- [How to complete this task] This exercise calls for every record to be returned exactly, with pictures removed.
========================
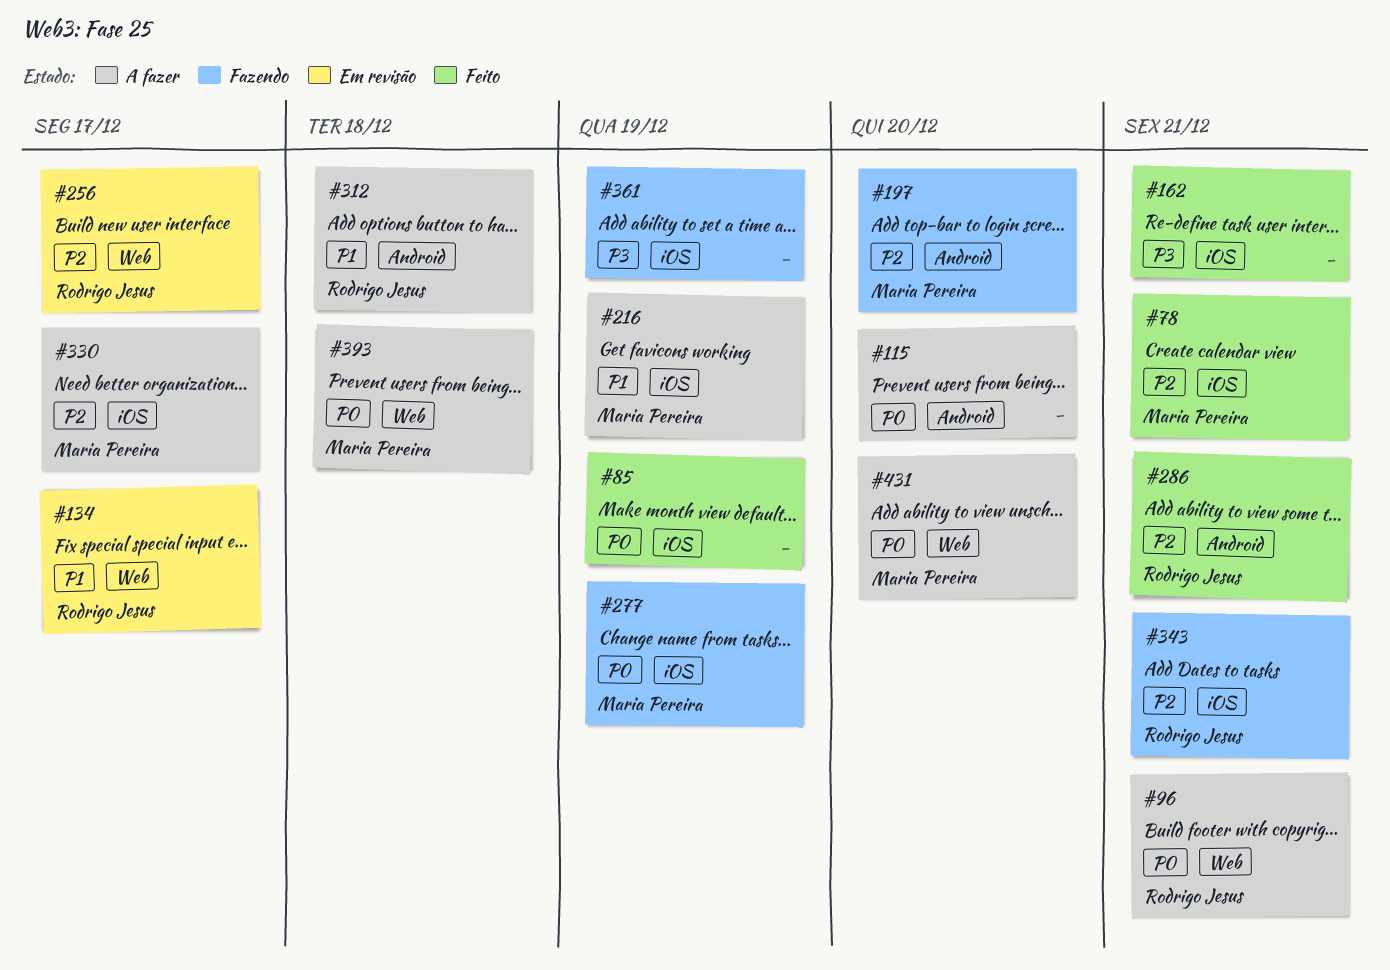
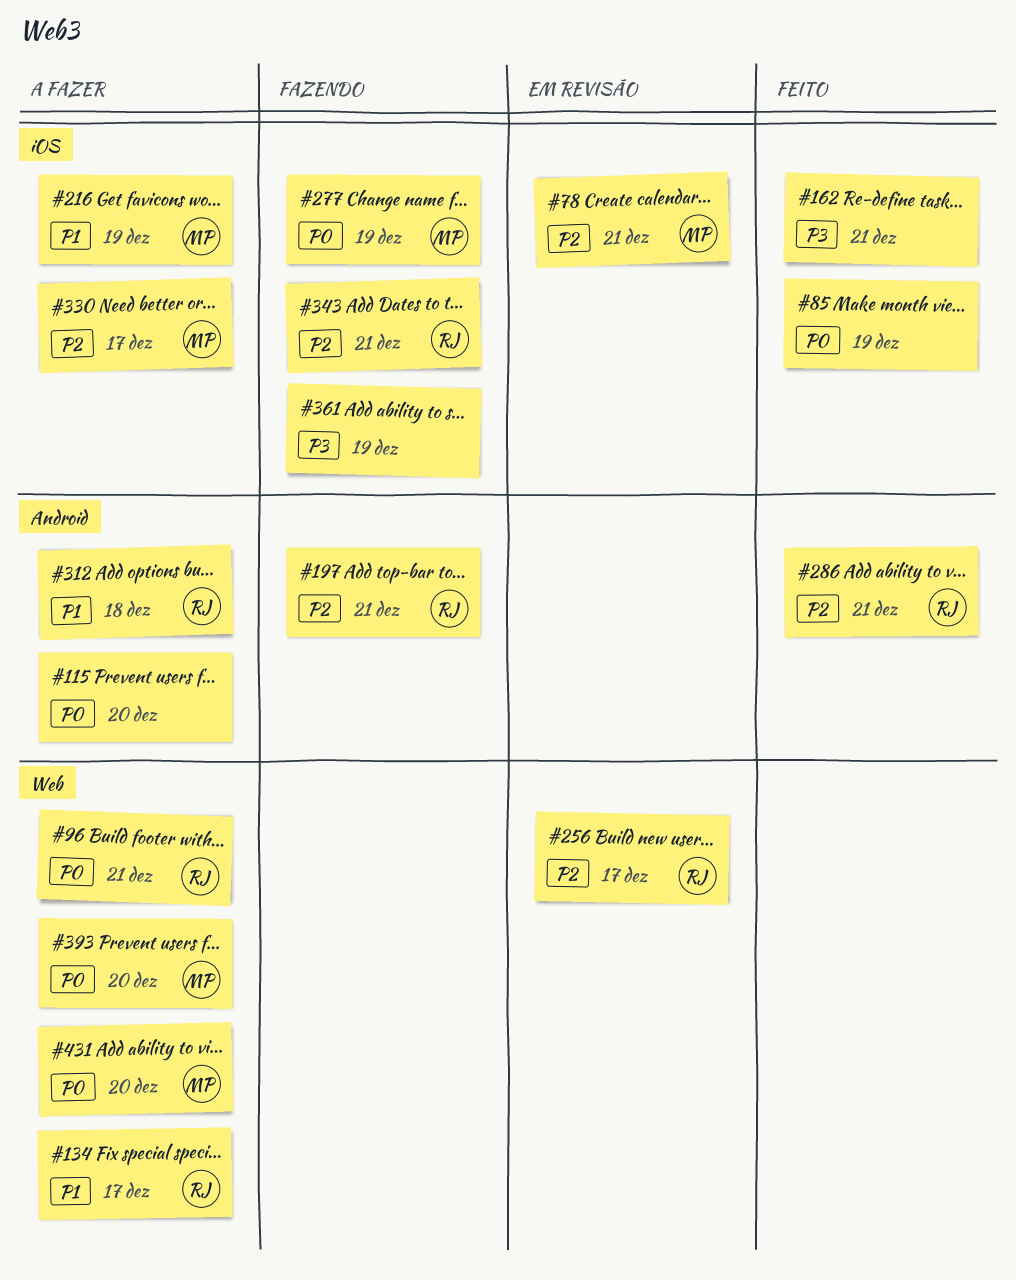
#78, status: Feito -> Em revisão
#134, status: Em revisão -> A fazer
#197, owner: Maria Pereira -> Rodrigo Jesus
#197, due: Dec 20 -> Dec 21
#393, due: Dec 18 -> Dec 20

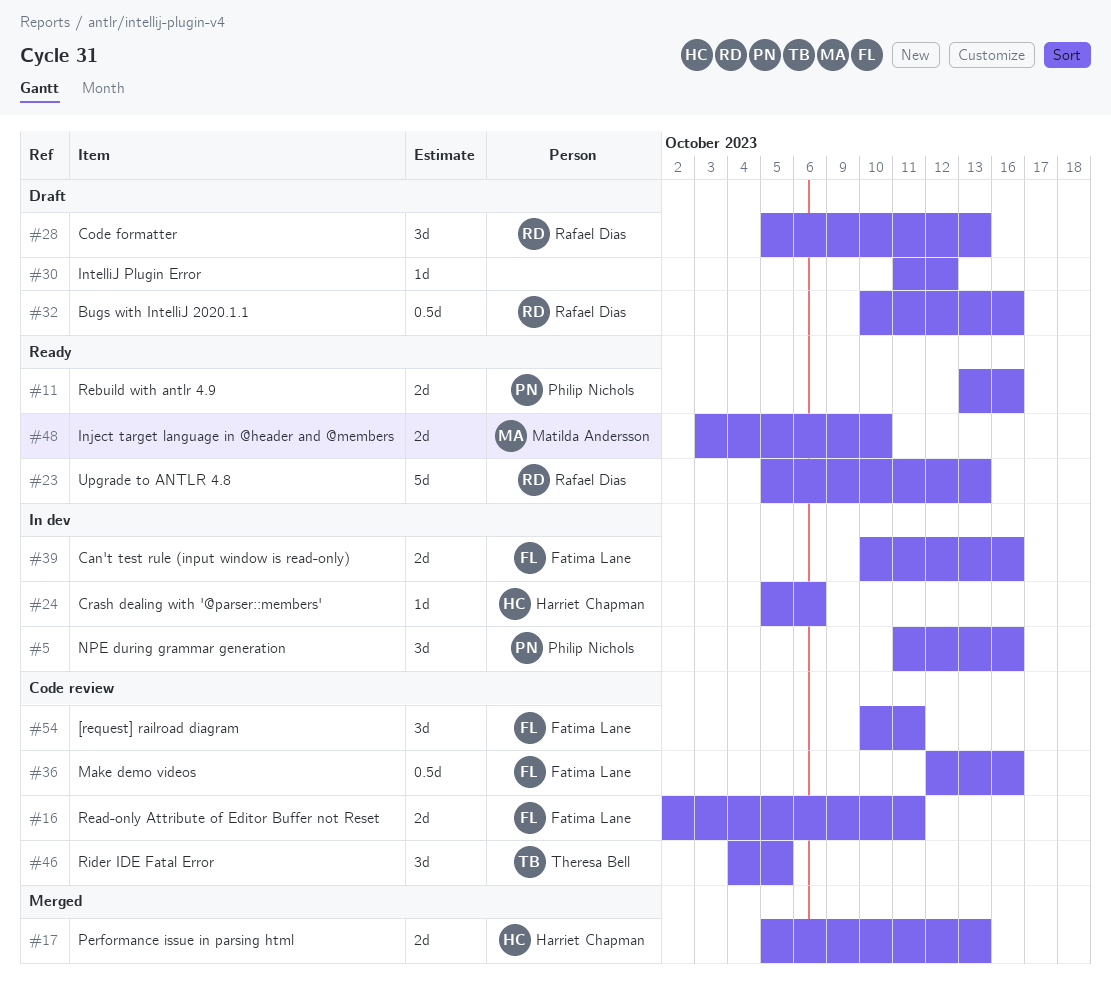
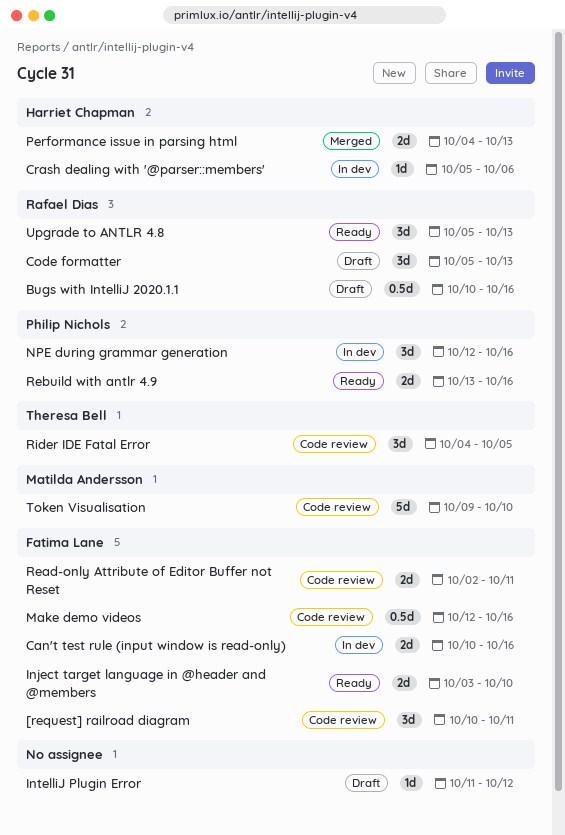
Inject target language in @header and @members, owner: Matilda Andersson -> Fatima Lane
NPE during grammar generation, start: Oct 11 -> Oct 12
Performance issue in parsing html, start: Oct 5 -> Oct 4
Token Visualisation: none -> present
Upgrade to ANTLR 4.8, estimate: 5d -> 3d

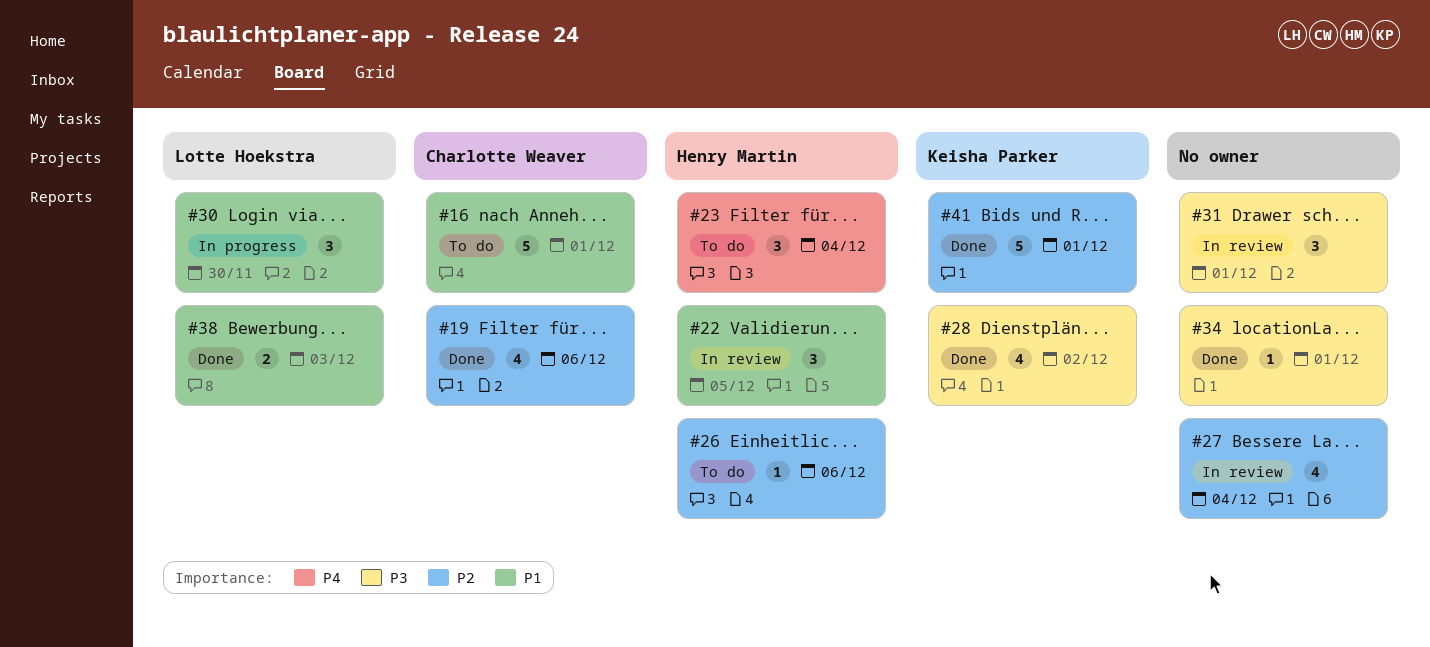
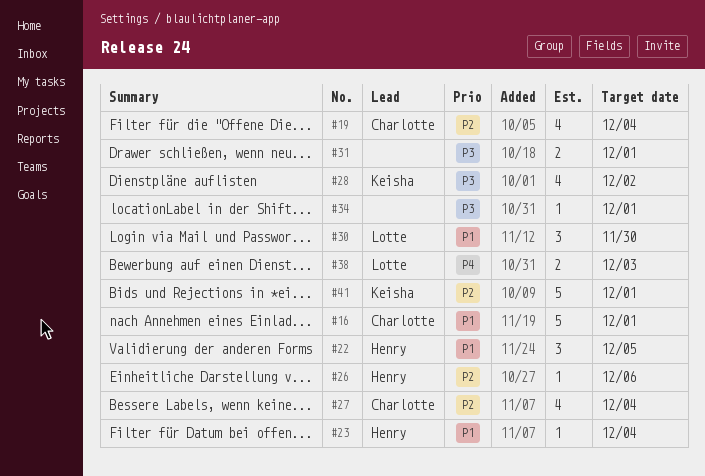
#19, due: Dec 6 -> Dec 4
#23, priority: P4 -> P1
#23, estimate: 3 -> 1
#27, owner: none -> Charlotte Weaver
#31, estimate: 3 -> 2
#38, priority: P1 -> P4

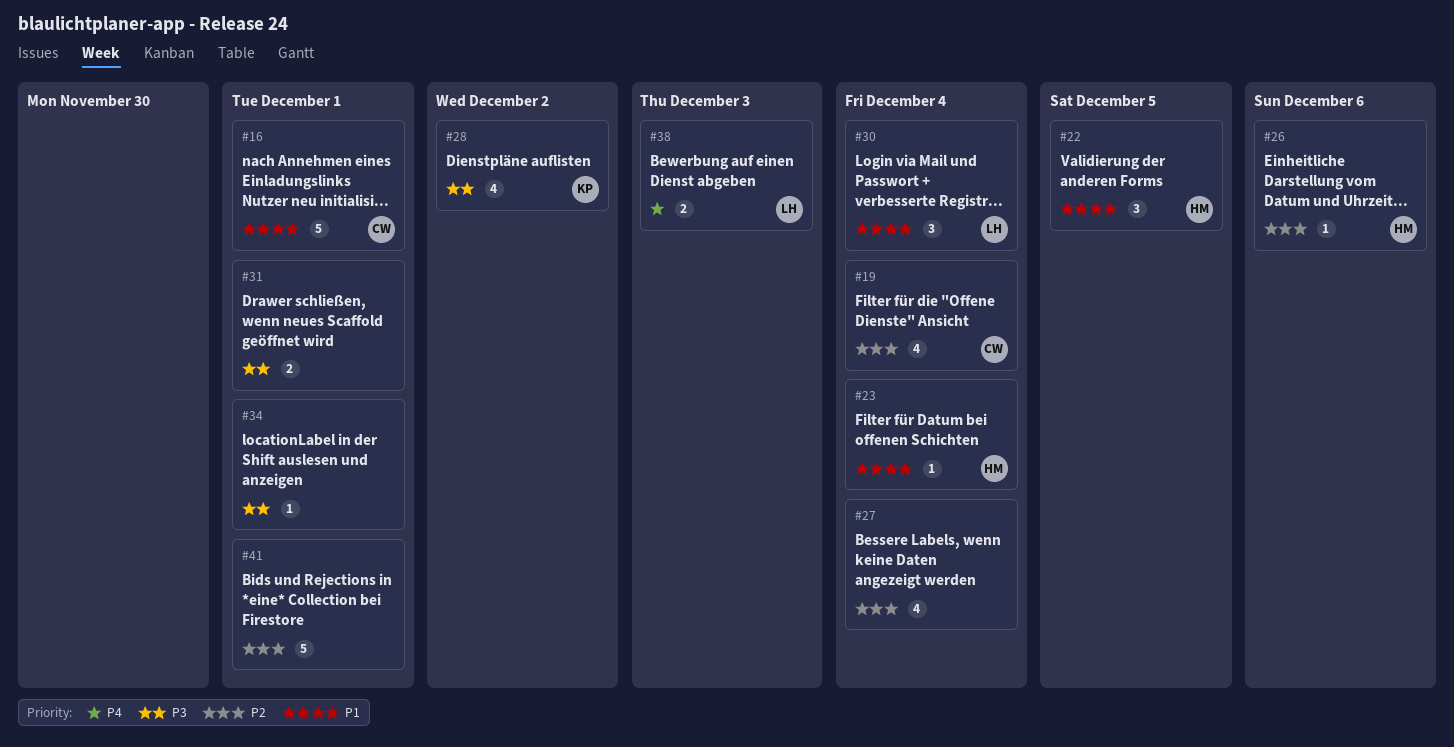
#27, owner: Charlotte -> none
#30, due: Nov 30 -> Dec 4
#41, owner: Keisha -> none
========================
- [Reply to the task]
#78, status: Feito -> Em revisão
#134, status: Em revisão -> A fazer
#197, owner: Maria Pereira -> Rodrigo Jesus
#197, due: Dec 20 -> Dec 21
#393, due: Dec 18 -> Dec 20

Inject target language in @header and @members, owner: Matilda Andersson -> Fatima Lane
NPE during grammar generation, start: Oct 11 -> Oct 12
Performance issue in parsing html, start: Oct 5 -> Oct 4
Token Visualisation: none -> present
Upgrade to ANTLR 4.8, estimate: 5d -> 3d

#19, due: Dec 6 -> Dec 4
#23, priority: P4 -> P1
#23, estimate: 3 -> 1
#27, owner: none -> Charlotte Weaver
#31, estimate: 3 -> 2
#38, priority: P1 -> P4

#27, owner: Charlotte -> none
#30, due: Nov 30 -> Dec 4
#41, owner: Keisha -> none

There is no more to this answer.